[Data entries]

------------------------------------

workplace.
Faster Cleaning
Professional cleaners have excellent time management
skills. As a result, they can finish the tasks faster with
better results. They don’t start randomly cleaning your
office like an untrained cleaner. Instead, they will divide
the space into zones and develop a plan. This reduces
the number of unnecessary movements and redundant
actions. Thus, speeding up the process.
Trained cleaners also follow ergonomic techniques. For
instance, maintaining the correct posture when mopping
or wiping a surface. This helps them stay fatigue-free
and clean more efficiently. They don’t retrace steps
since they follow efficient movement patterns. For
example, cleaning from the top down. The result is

------------------------------------

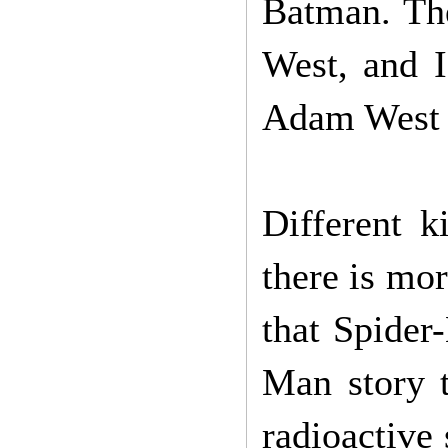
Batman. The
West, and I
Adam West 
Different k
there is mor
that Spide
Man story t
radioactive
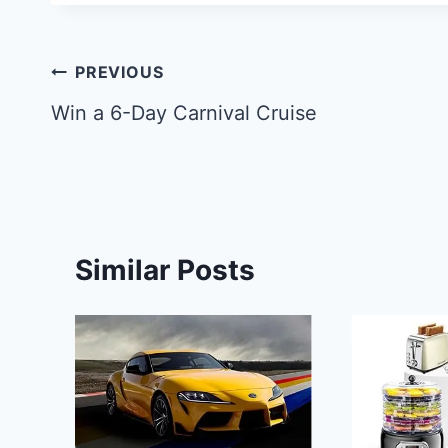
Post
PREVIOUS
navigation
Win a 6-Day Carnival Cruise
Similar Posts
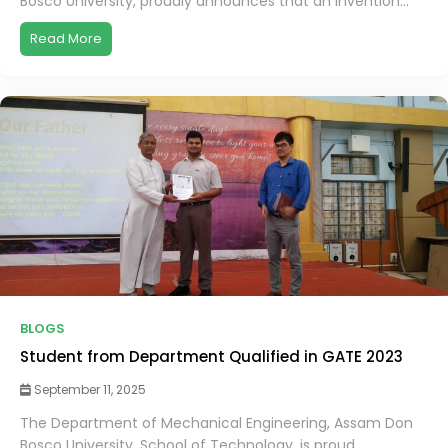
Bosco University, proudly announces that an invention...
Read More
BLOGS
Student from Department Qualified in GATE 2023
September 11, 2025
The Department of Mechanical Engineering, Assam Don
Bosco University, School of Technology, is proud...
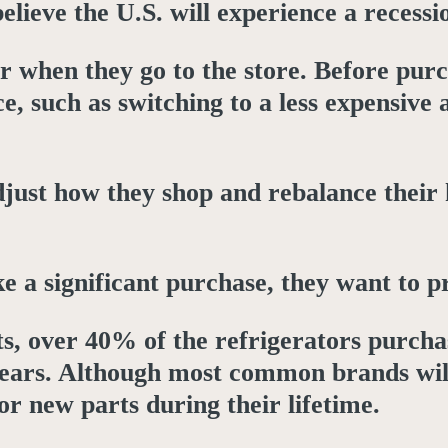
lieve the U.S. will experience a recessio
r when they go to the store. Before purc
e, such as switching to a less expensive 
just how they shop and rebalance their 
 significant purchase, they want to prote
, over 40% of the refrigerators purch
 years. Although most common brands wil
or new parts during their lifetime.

------------------------------------

§ **What to work on**: Output, from the data above, the lines from the line with "Trained cleaners also" to the line with "example, cleaning from" exactly as they stand, both ends included and nothing else.

§ **Reply**:
Trained cleaners also follow ergonomic techniques. For
instance, maintaining the correct posture when mopping
or wiping a surface. This helps them stay fatigue-free
and clean more efficiently. They don’t retrace steps
since they follow efficient movement patterns. For
example, cleaning from the top down. The result is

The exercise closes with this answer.